Dalam catatan harian AS berjudul "Reli Emas Dapat Berlanjut di Tengah Permintaan yang Lebih Tinggi," UBS mengatakan emas batangan diperdagangkan di atas US$4.630/ons pada saat penulisan, naik lebih dari 7% year-to-date setelah melonjak hampir 65% pada tahun 2025. Meski begitu, bank tersebut memperkirakan kenaikan lebih lanjut didorong oleh permintaan lindung nilai di tengah ketidakpastian makroekonomi, kebijakan, dan geopolitik.

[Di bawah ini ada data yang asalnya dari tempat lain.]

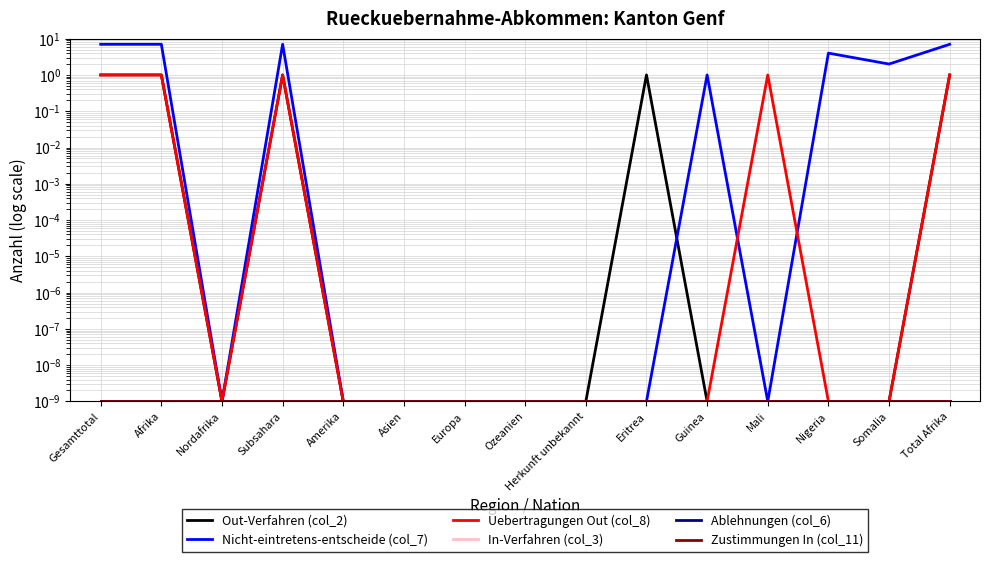

Does the chart display data point markers on the line(s)?

No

"Kami memperkirakan emas batangan mencapai USD 5.000/ons dalam beberapa bulan mendatang di tengah permintaan lindung nilai yang berasal dari kekhawatiran makroekonomi, kebijakan, dan geopolitik yang sedang berlangsung," kata UBS. Bank tersebut menambahkan bahwa harga emas "juga dapat naik lebih tinggi dari perkiraan kami menjadi USD 5.400/ons jika risiko politik atau keuangan meningkat."
UBS menunjuk ketegangan geopolitik baru di Timur Tengah sebagai pendorong utama permintaan aset safe-haven. Iran menjadi sorotan di tengah protes dalam negeri dan peringatan dari AS, dengan pasar mengawasi ketat kelanjutan operasi aset energi dan ekspor hidrokarbon melalui Selat Hormuz, yang menyumbang sekitar 20% dari permintaan minyak global. Meskipun UBS memperkirakan pasar minyak akan tetap agak kelebihan pasokan pada paruh pertama tahun dan ragu-ragu untuk memasukkan premi risiko, bank tersebut mengatakan emas menonjol sebagai lindung nilai pilihan mengingat manfaat diversifikasinya.
Ketidakpastian kelembagaan dan kebijakan di AS juga mendukung permintaan. UBS mencatat bahwa penyelidikan Departemen Kehakiman terhadap Ketua Fed Jerome Powell kecil kemungkinan akan menggagalkan pelonggaran suku bunga yang diharapkan atau menghentikan reli ekuitas, tetapi kekhawatiran investor yang masih tersisa tetap ada. Ketidakpastian seputar proposal tarif "resiprokal" Presiden Donald Trump, potensi putusan Mahkamah Agung AS, dan mendekatnya pemilu paruh waktu AS semuanya dipandang sebagai faktor yang mendukung selera terhadap emas.
Dari perspektif makro, UBS mengatakan latar belakang fundamental untuk emas tetap menguntungkan. Meskipun data terbaru menunjukkan tekanan inflasi yang terkendali, inflasi masih relatif tinggi, yang seharusnya mendorong imbal hasil riil lebih rendah seiring Fed terus melonggarkan kebijakan. Lingkungan ini meningkatkan daya tarik emas mengingat sifatnya yang tidak menghasilkan bunga. Pada saat yang sama, kekhawatiran atas meningkatnya tingkat utang global dan keuangan publik AS diperkirakan akan mempertahankan minat investor terhadap aset riil yang bebas dari risiko pihak lawan.
Dalam latar belakang ini, UBS memperkirakan permintaan bank sentral dan investor terhadap emas akan tumbuh lebih lanjut pada 2026. Bank tersebut menegaskan kembali sikap panjangnya terhadap emas dan menyatakan bahwa alokasi satu digit tengah untuk logam ini masuk akal dalam portofolio yang terdiversifikasi dengan baik, sambil mengakui risiko penurunan mengingat premium emas yang tinggi.